それもどうかと思うけど。かといって、「ミステリー」「SF」「恋愛小説」とか、ジャンルだけでは割り切れないものもあるでしょう。もっとこう、「味わい」で分類する言葉があってもいいんじゃないかしら?
なんか、絶妙に引っかかるけど、まあそんな感じね。ただ、そういう分類、ほかにも「甘酸っぱい」だとか「泣ける」だとかって、味わいのうち「味」に注目しすぎている気がするのよ。「読めば必ず手っ取り早くこういう気分になれる」という保証を与えよう、もしくは求めようとしているみたいで、それはそれで別にいいけれど、読書の楽しみってそれだけじゃないでしょう。人の視点を片目ぶんくらい借りて世界を見るような、どこへ連れて行かれるかわからない、他者とのコミュニケーションとして楽しんでもいいでしょう?
かつお節から離れなさいよ。
さば?今ちょっといいこと言ったわね。私が言いたいのは、書かれている「題材」でもなく、読んでどういう「気分」になるかという分類でもなく、もっと、食感みたいな、歯ごたえみたいなもので文学を切り分けてもいいということ。だから餅文学なのよ!
あわてない、あわてない。餅文学っていうのは、餅のような味わいの文学のこと。押せば沈み込んで受け止め、引けばどこまでも伸びる。しっかりした重量感とたしかな存在感があって、それでいて噛みごたえがあるような、ないような、つかみどころのなさ。伸縮自在であると同時に変幻自在!甘味もいける!雑煮もいける!ふざけてるのかというほどのホスピタリティ。食べ物なのに。餅、それは癒し。栄養だってある。炭水化物ばっかりだけど。トッピングも栄養も、何を追加するかはあなた次第。
つまりね、餅文学の代表は、浅羽容子作「シメさばケロ美の小冒険」だってことよ!
大丈夫。浅羽容子先生と私は、餅の話をつまみに一晩中でも飲み明かせる仲だもの!浅羽先生の餅好きは、「シメさばケロ美の小冒険」に幻のテーマパーク「オモッチーランド」や、オリジナルキャラクター「オモッチーナ」を登場させていることからも明らかよ!モッチーン!!
ちょっと、余計なことしないでちょうだい!浅羽容子先生は今、超・多忙なんだから!とにかく、「シメさばケロ美の小冒険」がモチモチした味わいの面白さだってことは納得してもらえたかしら?

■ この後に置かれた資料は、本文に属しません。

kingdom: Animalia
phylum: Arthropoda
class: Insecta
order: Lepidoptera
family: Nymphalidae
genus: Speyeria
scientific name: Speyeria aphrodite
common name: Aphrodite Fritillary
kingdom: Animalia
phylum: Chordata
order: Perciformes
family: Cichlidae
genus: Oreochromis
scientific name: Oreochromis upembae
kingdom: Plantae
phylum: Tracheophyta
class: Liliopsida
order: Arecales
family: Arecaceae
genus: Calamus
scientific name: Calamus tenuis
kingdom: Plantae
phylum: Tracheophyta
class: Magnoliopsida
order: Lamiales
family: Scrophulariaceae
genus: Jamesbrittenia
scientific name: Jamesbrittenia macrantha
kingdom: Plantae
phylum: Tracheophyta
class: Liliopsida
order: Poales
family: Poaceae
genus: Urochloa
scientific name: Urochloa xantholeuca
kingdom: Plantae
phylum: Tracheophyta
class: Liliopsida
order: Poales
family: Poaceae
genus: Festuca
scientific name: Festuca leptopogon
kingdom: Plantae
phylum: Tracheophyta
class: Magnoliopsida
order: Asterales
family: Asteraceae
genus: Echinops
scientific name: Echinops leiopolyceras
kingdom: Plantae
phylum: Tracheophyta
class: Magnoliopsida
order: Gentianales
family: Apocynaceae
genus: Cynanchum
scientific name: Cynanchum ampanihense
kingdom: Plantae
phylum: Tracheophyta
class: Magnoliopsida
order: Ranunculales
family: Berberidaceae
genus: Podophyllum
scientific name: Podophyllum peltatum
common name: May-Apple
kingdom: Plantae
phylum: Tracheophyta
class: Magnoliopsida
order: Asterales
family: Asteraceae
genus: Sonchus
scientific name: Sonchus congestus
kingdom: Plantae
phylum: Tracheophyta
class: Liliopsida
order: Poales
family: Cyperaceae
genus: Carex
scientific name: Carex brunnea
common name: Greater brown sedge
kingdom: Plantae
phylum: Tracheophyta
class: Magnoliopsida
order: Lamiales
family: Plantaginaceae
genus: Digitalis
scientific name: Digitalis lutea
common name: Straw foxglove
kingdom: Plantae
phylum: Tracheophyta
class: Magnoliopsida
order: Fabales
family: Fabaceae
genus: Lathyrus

では改めて、浅羽容子作「シメさばケロ美の小冒険」の魅力をご紹介します!
浅羽容子作・「シメさばケロ美の小冒険」は、大人の楽しめる餅文学。あえて既存のジャンルに当てはめるならば、「超脱力系ナンセンス人外ファンタジー」といったところでしょうか。
舞台は、ここ日本なのかパラレルワールドなのか他の惑星なのか謎に包まれた「チャパン国」。主人公はシメさば屋三女、「昭和ヶ丘中学」2年生の「シメさばケロ美」通称ケロミ。(このページの冒頭のイラスト、左側にいるのがケロミです)カエル頭巾をかぶっている人間の少女に見えるけれど、ケロミは「ヒトモドキ族」。他にも、「サイコロ族」の親友ダイス君、相撲取り族、ドリル族、などなど、不思議な種族が登場し、クラスメイト全員があやしい病気になったり、オモッチーランドへ出かけたり、太ったり、ダイエットしたり、バイトしたり、なんとも言えないゆるゆるもちもちした、しかし中2パワーで常時暴走気味な日常の「小冒険」を繰り広げては、ハッピーな余韻を残して晩ごはんの時間までに平和におうちに帰ってくる。そんな物語です。読み進めると、ケロミワールドの謎も少しずつ明らかに。
毎回、切手の形の美しいタイトル画(描き下ろし新作です!)が見られるのも楽しみ。
こんなふうに数字は毎回カウントアップされて行きますよ。
かわいい挿絵もふんだんに!こちらはタイトル画のカラーイラストとはまたテイストの違う、より「モチモチした」絵なところにも注目してください。
とにかく、「あらすじ」や「設定」をいくら説明しても表現できない魅力が満載です。
webマガジン「心しか泊まれない」ホテル暴風雨4649号室にて連載中、隔週火曜更新、全話無料で読めます!
2017年9月19日現在、最新話は「メゾン・ド・アングラ(5)」(メゾン・ド・アングラシリーズ最終回)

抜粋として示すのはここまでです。